Después de escuchar el monólogo de Carolina Sanín que desató un verdadero tsunami mediático, tengo que confesar que ya no sé cómo nombrarme. Ya no sé si soy una feminista excluyente, es decir, una feminista transfóbica, una feminista que pide una redefinición de lo que significa la palabra ‘mujer’ o sencillamente una mujer que hasta estos días no había pensado mucho que era necesario calificar su manera de ser en el mundo. Ya no lo sé. Ni siquiera ahora sé si una mujer feminista, heterosexual asumida, blanca y además con un acento francés pueda meterse en un debate sobre la cuestión trans.
Es un hecho que en Colombia los derechos de la población trans son reiteradamente vulnerados, y en este sentido me parece muy importante que volquemos nuestra atención al tema. Este es un debate serio, eminentemente académico, que exige reflexión y sigue siendo sensible para una gran parte de la población que asume una postura, a veces, sin datos actualizados y sin comprender lo que está verdaderamente en juego para la vida de las personas trans. En ese sentido, es urgente escuchar y aprender sobre sus experiencias y defender, hasta donde podamos hacerlo, sus derechos. Yo, como feminista, nunca he tenido dudas al respecto y desde hace bastante tiempo, quizás unos 25 años, cuando apenas se hablaba de ellos y de ellas en Colombia.

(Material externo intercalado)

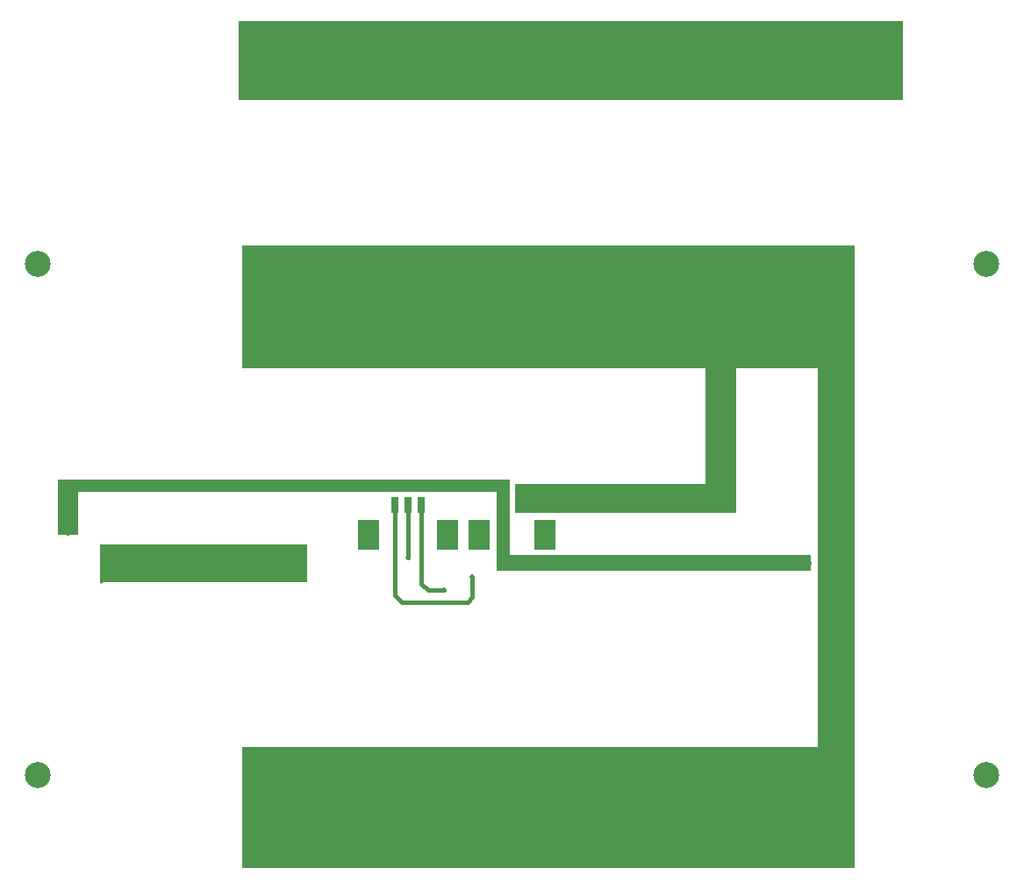
<source format=gbl>
G04 Layer_Physical_Order=2*
G04 Layer_Color=16711680*
%FSLAX25Y25*%
%MOIN*%
G70*
G01*
G75*
%ADD16C,0.01000*%
%ADD17C,0.01500*%
%ADD18C,0.45000*%
%ADD19C,0.09842*%
%ADD20C,0.02000*%
%ADD21R,0.08268X0.11811*%
%ADD22R,0.03150X0.06299*%
%ADD23C,0.03000*%
%ADD24C,0.10000*%
G36*
X83500Y173000D02*
X6000D01*
X5462Y172462D01*
X5000Y172653D01*
Y187500D01*
X83500D01*
Y173000D01*
D02*
G37*
G36*
X291417Y300950D02*
X291417Y64450D01*
X58917Y64450D01*
Y110450D01*
X277417Y110450D01*
Y254450D01*
X246417D01*
Y199450D01*
X162417D01*
Y210450D01*
X234917D01*
Y254450D01*
X58917D01*
Y300950D01*
X291417Y300950D01*
D02*
G37*
G36*
X309917Y356450D02*
X57500D01*
Y386450D01*
X309917D01*
Y356450D01*
D02*
G37*
G36*
X160500Y183500D02*
X275000D01*
Y177500D01*
X155500D01*
Y207500D01*
X-3500D01*
Y191000D01*
X-11000D01*
Y212000D01*
X160500D01*
Y183500D01*
D02*
G37*
D16*
X121917Y182450D02*
X121957Y182490D01*
D17*
Y202561D01*
X126878Y172490D02*
Y202561D01*
X117035Y168069D02*
Y202561D01*
Y168069D02*
X119653Y165450D01*
X129417Y169950D02*
X135417D01*
X126878Y172490D02*
X129417Y169950D01*
X119653Y165450D02*
X144450D01*
X146378Y167378D01*
Y175000D01*
D18*
X82117Y87500D02*
D03*
X161317D02*
D03*
X240517D02*
D03*
X82117Y277850D02*
D03*
X161317D02*
D03*
X240517D02*
D03*
D19*
X-18898Y294094D02*
D03*
Y99606D02*
D03*
X341732Y294094D02*
D03*
Y99606D02*
D03*
D20*
X71000Y370998D02*
D03*
X73500D02*
D03*
X76000Y371000D02*
D03*
X78500Y370998D02*
D03*
X81000D02*
D03*
X70500Y180529D02*
D03*
X73000D02*
D03*
X75500D02*
D03*
X78000Y180500D02*
D03*
X80500Y180529D02*
D03*
X193917Y370998D02*
D03*
X196417D02*
D03*
X198917D02*
D03*
X201417D02*
D03*
X203917D02*
D03*
X263417D02*
D03*
X265917D02*
D03*
X268417D02*
D03*
X270917D02*
D03*
X273417D02*
D03*
Y180532D02*
D03*
X270917D02*
D03*
X268417D02*
D03*
X265917D02*
D03*
X-7391Y195059D02*
D03*
Y197559D02*
D03*
Y200059D02*
D03*
Y205059D02*
D03*
X263417Y180532D02*
D03*
X260917D02*
D03*
X258417D02*
D03*
X255917D02*
D03*
X253417D02*
D03*
X250917D02*
D03*
X248417D02*
D03*
X245917D02*
D03*
X243417D02*
D03*
X240917D02*
D03*
X135417Y169950D02*
D03*
X121917Y182450D02*
D03*
X-7391Y202559D02*
D03*
X146378Y175000D02*
D03*
D21*
X173917Y191142D02*
D03*
X148917Y191142D02*
D03*
X106996Y191143D02*
D03*
X136917D02*
D03*
D22*
X158957Y202559D02*
D03*
X163878D02*
D03*
X126878Y202561D02*
D03*
X121957D02*
D03*
X117035D02*
D03*
D23*
X270917Y180532D02*
X273417D01*
X268417D02*
X270917D01*
X265917D02*
X268417D01*
X263417D02*
X265917D01*
X260917D02*
X263417D01*
X-7391Y192559D02*
Y195059D01*
Y197559D01*
Y200059D01*
Y202559D01*
Y205059D02*
Y207642D01*
Y202559D02*
Y205059D01*
X158957Y202559D02*
Y208411D01*
X156917Y210450D02*
X158957Y208411D01*
X-4583Y210450D02*
X156917D01*
X-7391Y207642D02*
X-4583Y210450D01*
X258417Y180532D02*
X260917D01*
X255917D02*
X258417D01*
X253417D02*
X255917D01*
X250917D02*
X253417D01*
X248417D02*
X250917D01*
X245917D02*
X248417D01*
X243417D02*
X245917D01*
X240917D02*
X243417D01*
X158957Y183111D02*
X161536Y180532D01*
X240917D01*
X240517Y206050D02*
Y277850D01*
X237026Y202559D02*
X240517Y206050D01*
X163878Y202559D02*
X237026D01*
X158957Y183111D02*
Y202559D01*
D24*
X283017Y94550D02*
Y268450D01*
X275967Y87500D02*
X283017Y94550D01*
X240517Y87500D02*
X275967D01*
X273617Y277850D02*
X283017Y268450D01*
X240517Y277850D02*
X273617D01*
X161317Y87500D02*
X240517D01*
X161317Y277850D02*
X240517D01*
X82117Y87500D02*
X161317D01*
X82117Y277850D02*
X161317D01*
M02*

</source>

Ni siquiera ahora sé si una mujer feminista, heterosexual asumida, blanca y además con un acento francés pueda meterse en un debate sobre la cuestión trans.
Por esto me resulta inquietante que se nos obligue a tomar posturas radicales y absolutas, a asumirnos como aliadas u opositoras para validar o invalidar nuestra sororidad y empatía. El hecho de poner sobre la mesa una discusión atravesada por el lenguaje y lo simbólico o de cuestionar ideas no puede ser motivo para convertir a las mujeres en enemigas del transactivismo ni dar lugar a la cultura de la cancelación; eso es justamente hacerle el juego al patriarcado.
Defender las identidades y experiencias de las mujeres cisgénero no está en contravía de reconocer las identidades y experiencias de las mujeres trans, tampoco reivindica la idea de la existencia de mujeres reales y mujeres impostoras; simplemente, como bien lo dice Carolina, se trata de dos experiencias diferentes que no se excluyen y que pueden aportarle mucho la una a la otra. Enfrascarnos en estas discusiones convierte las luchas del feminismo y el transactivismo en un circo donde el más puro conservadurismo se ríe de nosotros, cuando en el fondo todos y todas tenemos fines comunes ligados a una agenda progresista. A veces, este ultrarrefinamiento de los discursos identitarios alimenta un fanatismo contraproducente que tiene secuestrado el discurso alternativo.
Ya sé, me van a crucificar; de hecho, ya me han tildado de “femiblanca, liberal, academicista”. Pero lo bueno de tener casi 80 años es que, de verdad, poco me importa: asumo plenamente mis escogencias. Apoyaré hasta donde pueda hacerlo la lucha de las personas trans, pero sin concesiones ante el hecho de que algunos grupos piden ahora que nos nombremos y definamos; esto no lo haré. Yo soy una mujer feminista y punto. Que me pongan un calificativo, el que sea. Soy feminista desde hace 50 años y lo seré hasta mi muerte. Sin calificativos.